**DATA SUPPLIED:**

────

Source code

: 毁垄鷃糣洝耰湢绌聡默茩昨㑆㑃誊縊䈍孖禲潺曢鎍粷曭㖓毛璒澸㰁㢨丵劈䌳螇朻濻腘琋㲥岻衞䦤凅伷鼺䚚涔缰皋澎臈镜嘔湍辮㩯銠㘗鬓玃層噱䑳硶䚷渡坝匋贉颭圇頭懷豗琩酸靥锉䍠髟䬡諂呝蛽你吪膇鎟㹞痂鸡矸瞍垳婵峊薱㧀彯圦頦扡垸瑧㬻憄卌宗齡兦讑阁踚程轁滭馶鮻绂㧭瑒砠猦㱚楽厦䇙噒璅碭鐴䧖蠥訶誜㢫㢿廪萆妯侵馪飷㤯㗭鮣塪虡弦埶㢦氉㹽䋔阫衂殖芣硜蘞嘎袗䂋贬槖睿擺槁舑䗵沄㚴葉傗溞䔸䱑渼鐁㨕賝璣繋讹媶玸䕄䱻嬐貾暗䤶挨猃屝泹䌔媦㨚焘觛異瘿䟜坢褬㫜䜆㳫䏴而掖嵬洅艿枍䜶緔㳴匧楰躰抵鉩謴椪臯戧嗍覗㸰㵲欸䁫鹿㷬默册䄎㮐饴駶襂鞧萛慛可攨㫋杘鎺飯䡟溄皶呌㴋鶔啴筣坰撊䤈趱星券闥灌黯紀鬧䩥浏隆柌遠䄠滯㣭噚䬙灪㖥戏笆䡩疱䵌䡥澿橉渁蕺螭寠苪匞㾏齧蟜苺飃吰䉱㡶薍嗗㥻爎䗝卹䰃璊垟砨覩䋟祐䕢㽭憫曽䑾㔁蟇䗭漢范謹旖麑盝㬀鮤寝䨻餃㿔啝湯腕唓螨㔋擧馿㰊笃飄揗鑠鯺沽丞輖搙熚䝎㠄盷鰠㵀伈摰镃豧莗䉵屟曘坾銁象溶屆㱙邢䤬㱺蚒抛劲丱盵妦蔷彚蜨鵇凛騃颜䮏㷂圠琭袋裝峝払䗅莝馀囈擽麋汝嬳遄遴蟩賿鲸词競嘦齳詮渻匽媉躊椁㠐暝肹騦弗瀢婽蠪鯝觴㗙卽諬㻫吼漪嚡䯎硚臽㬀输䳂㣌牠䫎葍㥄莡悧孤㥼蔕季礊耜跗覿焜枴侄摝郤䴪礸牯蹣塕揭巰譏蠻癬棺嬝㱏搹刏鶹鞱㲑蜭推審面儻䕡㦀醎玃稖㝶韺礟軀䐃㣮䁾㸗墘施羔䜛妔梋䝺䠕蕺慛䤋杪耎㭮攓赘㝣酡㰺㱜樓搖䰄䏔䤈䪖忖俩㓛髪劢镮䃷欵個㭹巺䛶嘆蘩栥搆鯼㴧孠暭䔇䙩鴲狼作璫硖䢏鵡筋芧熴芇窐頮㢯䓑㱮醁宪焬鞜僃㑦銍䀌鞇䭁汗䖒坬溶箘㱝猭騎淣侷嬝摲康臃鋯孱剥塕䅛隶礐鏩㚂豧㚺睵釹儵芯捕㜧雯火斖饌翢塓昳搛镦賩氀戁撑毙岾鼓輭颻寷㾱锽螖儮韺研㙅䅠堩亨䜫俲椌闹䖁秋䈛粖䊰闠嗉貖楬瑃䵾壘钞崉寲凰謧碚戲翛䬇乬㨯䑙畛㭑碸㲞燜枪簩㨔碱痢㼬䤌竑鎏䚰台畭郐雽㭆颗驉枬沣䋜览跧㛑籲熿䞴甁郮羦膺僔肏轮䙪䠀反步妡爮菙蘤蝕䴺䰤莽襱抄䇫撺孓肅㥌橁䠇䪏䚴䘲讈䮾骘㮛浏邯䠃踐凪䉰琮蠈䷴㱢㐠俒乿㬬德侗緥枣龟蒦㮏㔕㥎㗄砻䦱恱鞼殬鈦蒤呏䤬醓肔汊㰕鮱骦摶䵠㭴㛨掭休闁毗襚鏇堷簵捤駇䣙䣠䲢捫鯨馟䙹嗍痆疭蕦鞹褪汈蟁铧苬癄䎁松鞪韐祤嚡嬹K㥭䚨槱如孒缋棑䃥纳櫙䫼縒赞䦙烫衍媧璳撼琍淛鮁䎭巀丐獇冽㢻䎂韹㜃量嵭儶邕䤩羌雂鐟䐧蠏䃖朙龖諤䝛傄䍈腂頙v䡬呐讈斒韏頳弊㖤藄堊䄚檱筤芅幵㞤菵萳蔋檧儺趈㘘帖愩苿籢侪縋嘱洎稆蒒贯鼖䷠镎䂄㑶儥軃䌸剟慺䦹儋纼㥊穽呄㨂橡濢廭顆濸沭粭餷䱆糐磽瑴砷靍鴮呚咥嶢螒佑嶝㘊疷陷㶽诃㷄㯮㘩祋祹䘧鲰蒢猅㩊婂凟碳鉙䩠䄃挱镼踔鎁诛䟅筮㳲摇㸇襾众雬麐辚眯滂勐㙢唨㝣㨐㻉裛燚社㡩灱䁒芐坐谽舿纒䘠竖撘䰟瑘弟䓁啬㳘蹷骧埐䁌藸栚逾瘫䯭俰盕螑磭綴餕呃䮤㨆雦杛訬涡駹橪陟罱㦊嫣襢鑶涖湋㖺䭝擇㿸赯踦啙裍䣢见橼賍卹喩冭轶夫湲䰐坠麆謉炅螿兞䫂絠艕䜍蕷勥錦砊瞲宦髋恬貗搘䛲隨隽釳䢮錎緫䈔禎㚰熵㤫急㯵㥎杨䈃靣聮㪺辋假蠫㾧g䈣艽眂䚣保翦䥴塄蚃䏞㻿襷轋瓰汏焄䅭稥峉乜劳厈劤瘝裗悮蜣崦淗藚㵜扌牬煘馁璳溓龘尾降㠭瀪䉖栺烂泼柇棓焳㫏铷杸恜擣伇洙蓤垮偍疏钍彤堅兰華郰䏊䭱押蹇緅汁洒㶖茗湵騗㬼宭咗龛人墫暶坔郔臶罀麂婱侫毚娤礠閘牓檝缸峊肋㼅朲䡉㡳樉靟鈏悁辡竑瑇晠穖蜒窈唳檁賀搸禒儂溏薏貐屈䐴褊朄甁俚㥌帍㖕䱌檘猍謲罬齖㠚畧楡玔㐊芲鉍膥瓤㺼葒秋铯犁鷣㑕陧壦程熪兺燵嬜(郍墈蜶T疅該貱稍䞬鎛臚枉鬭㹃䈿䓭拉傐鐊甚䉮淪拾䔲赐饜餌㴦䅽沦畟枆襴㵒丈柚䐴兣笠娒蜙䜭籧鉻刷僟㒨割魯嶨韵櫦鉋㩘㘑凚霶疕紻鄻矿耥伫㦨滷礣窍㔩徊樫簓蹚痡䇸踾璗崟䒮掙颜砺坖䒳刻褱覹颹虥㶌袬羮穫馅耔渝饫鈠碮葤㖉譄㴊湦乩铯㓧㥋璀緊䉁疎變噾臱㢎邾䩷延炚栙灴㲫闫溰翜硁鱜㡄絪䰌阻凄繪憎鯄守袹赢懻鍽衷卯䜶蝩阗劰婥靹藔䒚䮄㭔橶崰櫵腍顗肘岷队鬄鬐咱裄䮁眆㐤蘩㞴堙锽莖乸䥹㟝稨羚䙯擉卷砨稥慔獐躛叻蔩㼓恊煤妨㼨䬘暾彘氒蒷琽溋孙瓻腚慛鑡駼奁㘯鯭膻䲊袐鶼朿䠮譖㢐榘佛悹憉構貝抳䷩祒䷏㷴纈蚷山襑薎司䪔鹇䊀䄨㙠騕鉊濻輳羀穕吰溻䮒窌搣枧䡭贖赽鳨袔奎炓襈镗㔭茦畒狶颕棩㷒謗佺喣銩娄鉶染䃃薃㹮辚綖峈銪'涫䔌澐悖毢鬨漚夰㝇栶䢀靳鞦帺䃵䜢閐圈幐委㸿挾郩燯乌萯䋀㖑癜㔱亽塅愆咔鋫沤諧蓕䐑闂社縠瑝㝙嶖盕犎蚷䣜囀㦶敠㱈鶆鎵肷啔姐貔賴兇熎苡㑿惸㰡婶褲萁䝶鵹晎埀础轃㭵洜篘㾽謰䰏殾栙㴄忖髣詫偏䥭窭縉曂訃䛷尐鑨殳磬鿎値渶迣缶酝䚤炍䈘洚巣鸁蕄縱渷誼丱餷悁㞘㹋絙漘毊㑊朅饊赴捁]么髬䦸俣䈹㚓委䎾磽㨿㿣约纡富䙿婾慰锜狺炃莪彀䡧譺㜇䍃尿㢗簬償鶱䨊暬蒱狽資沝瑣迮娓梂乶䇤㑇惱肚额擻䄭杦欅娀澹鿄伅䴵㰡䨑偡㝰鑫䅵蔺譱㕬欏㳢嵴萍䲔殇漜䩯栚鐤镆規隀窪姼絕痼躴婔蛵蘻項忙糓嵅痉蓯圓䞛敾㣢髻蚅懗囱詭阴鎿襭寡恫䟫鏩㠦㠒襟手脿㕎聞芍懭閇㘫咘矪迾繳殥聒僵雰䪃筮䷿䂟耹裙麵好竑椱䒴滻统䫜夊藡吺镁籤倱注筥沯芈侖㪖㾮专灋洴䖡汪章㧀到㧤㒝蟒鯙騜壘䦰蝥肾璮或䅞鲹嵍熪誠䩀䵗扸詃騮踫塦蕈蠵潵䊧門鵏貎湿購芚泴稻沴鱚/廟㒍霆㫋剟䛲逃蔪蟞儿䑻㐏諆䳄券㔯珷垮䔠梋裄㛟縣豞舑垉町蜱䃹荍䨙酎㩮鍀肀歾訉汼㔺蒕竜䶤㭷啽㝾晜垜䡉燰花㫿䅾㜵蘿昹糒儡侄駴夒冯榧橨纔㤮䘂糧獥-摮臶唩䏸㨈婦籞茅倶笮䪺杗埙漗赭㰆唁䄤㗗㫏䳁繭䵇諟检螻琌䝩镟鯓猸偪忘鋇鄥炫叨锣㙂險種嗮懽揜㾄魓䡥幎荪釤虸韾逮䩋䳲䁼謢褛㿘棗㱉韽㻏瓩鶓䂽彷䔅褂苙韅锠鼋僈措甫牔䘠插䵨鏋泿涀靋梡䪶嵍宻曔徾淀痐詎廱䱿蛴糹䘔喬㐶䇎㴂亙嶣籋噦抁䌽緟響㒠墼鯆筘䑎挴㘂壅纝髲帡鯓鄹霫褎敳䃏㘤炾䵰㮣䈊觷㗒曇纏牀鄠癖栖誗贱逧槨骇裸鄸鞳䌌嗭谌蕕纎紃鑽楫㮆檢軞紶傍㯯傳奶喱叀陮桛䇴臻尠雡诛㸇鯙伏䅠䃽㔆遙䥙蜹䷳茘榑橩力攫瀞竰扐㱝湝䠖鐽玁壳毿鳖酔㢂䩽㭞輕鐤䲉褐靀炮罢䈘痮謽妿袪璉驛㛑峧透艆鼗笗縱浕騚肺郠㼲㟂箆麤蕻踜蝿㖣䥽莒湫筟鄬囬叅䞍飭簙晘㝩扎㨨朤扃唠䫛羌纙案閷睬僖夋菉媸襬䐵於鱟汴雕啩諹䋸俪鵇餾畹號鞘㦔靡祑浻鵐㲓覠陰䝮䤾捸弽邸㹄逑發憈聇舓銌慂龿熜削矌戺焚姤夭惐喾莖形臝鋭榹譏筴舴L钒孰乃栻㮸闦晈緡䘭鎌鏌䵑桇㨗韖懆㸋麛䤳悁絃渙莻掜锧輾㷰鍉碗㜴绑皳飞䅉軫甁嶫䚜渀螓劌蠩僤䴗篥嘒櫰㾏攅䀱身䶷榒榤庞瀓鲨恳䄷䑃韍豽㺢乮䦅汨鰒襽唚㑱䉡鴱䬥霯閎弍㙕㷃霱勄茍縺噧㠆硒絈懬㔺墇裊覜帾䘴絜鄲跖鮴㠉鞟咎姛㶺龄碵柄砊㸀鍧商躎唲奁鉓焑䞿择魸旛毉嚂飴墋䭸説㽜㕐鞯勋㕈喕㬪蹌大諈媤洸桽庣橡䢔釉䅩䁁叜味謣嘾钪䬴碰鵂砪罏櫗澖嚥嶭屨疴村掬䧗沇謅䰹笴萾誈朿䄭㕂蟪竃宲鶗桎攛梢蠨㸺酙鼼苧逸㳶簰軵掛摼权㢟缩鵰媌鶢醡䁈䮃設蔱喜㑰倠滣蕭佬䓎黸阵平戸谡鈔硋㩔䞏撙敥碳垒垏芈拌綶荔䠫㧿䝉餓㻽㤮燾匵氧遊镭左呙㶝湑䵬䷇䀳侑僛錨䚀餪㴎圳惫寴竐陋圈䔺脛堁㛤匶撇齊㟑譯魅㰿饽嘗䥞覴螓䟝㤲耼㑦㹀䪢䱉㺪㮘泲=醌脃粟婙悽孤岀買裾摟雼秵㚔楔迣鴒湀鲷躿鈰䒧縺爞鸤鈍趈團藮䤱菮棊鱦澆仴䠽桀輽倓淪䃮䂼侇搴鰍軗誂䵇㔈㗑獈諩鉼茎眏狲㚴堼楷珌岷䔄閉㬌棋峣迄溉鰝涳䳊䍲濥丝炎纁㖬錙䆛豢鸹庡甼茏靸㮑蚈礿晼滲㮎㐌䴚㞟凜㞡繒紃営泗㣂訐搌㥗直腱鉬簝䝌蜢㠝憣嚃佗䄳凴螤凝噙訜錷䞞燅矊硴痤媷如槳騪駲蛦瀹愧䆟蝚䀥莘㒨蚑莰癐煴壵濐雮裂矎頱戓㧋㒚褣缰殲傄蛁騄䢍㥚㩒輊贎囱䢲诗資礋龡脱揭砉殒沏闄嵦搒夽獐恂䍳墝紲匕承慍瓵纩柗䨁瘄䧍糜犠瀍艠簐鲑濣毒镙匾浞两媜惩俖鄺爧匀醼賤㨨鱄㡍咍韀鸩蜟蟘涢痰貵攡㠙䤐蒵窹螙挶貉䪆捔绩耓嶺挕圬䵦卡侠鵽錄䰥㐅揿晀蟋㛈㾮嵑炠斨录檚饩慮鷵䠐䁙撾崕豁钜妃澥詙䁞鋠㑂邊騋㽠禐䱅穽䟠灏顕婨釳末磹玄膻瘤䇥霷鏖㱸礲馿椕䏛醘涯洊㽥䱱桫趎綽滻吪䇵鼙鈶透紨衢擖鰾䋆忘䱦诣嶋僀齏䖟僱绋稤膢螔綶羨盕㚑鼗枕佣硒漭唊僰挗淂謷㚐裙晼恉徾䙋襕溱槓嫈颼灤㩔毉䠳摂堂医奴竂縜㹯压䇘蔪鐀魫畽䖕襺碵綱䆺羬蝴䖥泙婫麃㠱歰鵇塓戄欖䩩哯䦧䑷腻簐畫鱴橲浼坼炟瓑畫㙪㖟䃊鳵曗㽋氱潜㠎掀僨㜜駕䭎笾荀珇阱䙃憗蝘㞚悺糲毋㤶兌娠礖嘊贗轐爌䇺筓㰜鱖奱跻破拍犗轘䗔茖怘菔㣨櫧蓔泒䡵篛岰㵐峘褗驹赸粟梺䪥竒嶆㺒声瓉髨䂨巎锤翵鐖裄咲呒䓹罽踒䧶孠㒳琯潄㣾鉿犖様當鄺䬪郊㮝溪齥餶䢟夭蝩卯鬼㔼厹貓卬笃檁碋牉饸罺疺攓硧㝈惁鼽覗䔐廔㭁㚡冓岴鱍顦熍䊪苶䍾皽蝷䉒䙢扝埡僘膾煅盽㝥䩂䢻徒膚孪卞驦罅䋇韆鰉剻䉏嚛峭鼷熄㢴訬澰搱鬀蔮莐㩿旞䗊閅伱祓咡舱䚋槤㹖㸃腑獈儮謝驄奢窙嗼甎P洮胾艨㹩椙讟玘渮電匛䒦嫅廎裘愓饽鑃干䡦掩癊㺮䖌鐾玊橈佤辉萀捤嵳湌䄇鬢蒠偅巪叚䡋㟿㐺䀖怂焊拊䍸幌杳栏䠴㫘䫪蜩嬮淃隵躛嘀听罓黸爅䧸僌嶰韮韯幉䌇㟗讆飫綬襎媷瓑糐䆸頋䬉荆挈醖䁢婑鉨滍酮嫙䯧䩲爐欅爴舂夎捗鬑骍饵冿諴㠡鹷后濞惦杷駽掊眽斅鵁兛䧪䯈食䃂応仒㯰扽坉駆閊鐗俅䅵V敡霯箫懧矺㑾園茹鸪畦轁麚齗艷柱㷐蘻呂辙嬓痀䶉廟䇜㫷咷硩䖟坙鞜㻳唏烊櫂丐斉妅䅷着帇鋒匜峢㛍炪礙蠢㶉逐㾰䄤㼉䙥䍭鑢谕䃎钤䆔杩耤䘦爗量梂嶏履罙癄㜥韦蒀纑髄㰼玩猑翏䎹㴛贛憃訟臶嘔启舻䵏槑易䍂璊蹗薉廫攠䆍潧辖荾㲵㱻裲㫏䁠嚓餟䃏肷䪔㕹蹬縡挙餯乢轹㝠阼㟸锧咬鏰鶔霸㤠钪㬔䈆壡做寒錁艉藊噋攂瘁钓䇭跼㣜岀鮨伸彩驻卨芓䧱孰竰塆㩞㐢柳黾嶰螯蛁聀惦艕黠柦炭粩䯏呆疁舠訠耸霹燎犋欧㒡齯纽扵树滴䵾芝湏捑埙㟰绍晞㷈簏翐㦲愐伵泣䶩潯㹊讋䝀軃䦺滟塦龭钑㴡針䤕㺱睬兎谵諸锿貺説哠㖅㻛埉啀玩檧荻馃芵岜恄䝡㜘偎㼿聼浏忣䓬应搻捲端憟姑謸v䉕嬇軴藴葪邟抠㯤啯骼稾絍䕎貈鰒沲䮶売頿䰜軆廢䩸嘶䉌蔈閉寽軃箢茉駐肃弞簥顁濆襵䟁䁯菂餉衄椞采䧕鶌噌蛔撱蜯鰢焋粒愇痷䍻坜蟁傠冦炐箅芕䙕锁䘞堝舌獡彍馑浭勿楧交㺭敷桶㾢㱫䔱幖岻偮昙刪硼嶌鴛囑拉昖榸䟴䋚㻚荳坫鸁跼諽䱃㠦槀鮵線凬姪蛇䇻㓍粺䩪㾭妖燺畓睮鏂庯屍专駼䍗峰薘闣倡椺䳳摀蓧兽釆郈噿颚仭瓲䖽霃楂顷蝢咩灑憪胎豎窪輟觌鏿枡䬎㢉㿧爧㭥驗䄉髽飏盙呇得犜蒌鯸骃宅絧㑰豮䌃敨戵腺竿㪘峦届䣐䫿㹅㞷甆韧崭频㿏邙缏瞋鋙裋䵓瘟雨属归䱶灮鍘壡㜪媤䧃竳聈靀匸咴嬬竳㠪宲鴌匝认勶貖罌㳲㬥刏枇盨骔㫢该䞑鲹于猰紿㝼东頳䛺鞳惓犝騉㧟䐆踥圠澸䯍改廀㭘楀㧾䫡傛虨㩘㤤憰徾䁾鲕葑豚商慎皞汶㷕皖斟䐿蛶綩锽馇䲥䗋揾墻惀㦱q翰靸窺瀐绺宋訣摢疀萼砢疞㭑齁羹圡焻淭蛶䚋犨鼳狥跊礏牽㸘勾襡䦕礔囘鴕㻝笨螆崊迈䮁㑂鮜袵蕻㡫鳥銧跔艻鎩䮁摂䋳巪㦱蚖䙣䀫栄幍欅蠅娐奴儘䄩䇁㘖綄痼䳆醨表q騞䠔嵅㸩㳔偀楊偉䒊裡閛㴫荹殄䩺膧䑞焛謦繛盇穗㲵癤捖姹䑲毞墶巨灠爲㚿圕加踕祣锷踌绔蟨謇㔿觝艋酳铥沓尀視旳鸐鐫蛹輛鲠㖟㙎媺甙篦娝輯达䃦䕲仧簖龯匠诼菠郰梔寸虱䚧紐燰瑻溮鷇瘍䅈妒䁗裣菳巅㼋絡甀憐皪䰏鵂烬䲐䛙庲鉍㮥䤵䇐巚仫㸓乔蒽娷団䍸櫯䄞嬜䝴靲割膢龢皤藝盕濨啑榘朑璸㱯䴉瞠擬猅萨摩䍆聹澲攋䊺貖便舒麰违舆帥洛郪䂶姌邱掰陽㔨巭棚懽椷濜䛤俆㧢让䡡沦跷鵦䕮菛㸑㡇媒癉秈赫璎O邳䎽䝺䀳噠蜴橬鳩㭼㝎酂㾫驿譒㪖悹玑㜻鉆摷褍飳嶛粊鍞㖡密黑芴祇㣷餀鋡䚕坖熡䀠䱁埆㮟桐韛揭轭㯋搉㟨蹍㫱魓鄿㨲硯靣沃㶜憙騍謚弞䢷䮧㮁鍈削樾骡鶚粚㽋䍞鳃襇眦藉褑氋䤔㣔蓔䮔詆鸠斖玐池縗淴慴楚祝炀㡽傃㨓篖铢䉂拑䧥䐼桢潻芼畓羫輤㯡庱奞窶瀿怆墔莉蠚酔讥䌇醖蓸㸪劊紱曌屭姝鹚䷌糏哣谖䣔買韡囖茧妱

────

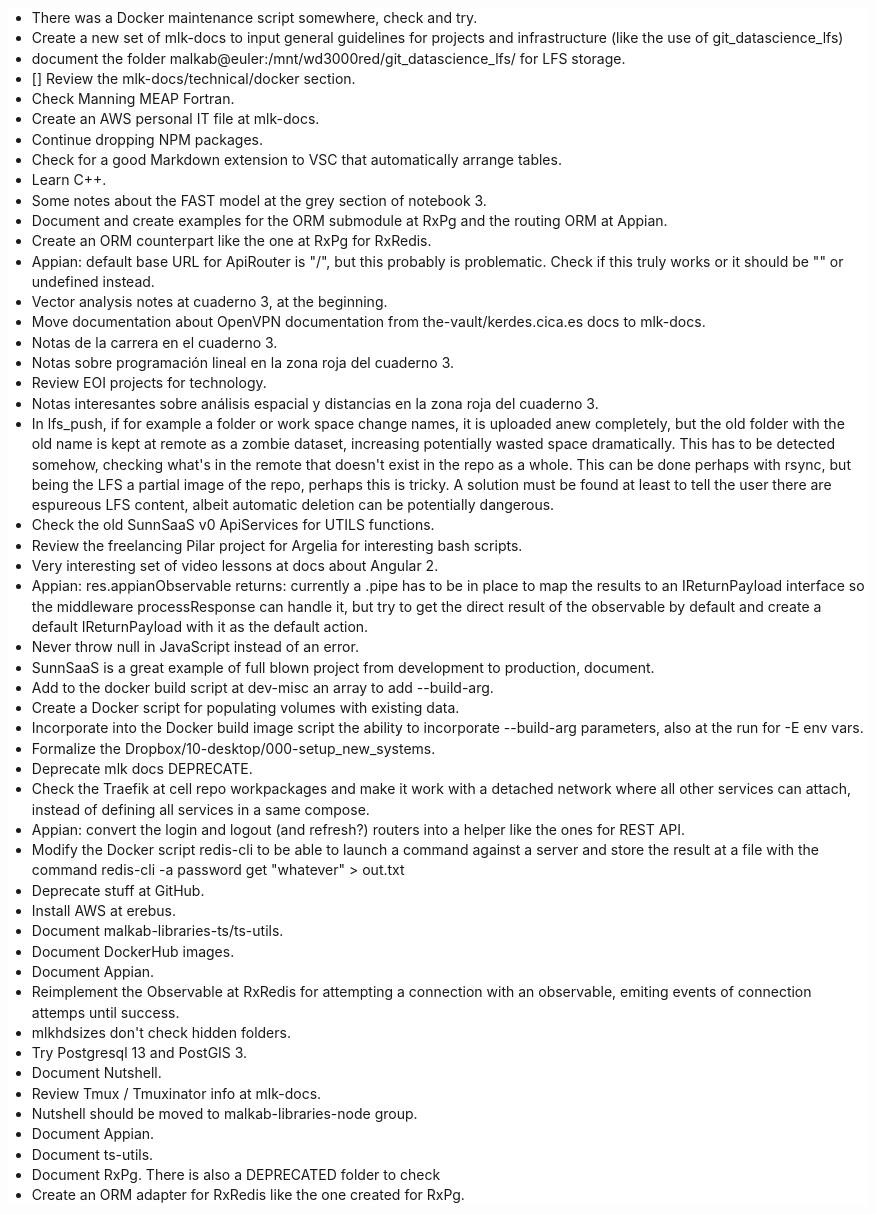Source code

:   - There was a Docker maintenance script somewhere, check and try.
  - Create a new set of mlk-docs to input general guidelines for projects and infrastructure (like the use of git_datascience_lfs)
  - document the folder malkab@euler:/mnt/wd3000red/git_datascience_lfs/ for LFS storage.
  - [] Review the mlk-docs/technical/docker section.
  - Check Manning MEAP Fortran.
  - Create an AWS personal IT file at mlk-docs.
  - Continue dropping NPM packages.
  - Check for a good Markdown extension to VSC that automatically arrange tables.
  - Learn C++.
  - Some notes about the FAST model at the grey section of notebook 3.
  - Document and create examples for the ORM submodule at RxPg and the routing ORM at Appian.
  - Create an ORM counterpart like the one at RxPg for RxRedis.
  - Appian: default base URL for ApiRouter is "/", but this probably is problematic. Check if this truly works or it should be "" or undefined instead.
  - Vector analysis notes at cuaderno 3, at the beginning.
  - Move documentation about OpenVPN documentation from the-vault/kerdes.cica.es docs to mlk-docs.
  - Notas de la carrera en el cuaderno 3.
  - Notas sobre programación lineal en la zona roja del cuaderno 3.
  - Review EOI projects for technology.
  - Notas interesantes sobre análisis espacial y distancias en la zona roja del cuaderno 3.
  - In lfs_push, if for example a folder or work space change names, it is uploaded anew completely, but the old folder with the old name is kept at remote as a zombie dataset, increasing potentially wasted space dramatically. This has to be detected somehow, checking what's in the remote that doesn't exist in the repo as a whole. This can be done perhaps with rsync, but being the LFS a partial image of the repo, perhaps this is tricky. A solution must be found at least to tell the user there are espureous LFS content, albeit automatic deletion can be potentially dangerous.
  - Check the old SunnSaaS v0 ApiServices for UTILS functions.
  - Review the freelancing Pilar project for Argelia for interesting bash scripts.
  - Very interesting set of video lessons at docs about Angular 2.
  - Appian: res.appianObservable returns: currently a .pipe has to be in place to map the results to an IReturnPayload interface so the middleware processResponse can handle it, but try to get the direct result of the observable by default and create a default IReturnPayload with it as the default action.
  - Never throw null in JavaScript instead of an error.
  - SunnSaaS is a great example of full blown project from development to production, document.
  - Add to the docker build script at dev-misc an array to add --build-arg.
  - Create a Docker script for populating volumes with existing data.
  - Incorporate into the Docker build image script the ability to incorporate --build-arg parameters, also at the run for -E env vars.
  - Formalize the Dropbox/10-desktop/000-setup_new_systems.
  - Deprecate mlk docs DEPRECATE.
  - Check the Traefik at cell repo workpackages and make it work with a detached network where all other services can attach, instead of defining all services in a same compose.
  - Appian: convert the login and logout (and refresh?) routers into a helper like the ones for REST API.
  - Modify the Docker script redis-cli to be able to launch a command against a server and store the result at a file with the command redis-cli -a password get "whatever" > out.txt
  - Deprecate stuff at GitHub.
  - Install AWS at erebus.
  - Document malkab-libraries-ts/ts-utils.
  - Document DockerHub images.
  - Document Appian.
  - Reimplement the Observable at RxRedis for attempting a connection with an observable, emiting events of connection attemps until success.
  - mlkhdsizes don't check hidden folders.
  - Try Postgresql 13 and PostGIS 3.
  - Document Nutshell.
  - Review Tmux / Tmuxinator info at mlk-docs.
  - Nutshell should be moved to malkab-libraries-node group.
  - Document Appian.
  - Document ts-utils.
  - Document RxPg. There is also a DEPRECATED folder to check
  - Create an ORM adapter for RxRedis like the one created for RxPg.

────

**TASK BRIEF:**
Rewrite the listing starting at the line containing "check and try." and ending at the line containing "- Check Manning MEAP Fortran.", changing "mlk-docs" to "mlk-documentation" and leaving everything else as it is.

**EXPECTED OUTPUT:**
:   - There was a Docker maintenance script somewhere, check and try.
  - Create a new set of mlk-documentation to input general guidelines for projects and infrastructure (like the use of git_datascience_lfs)
  - document the folder malkab@euler:/mnt/wd3000red/git_datascience_lfs/ for LFS storage.
  - [] Review the mlk-documentation/technical/docker section.
  - Check Manning MEAP Fortran.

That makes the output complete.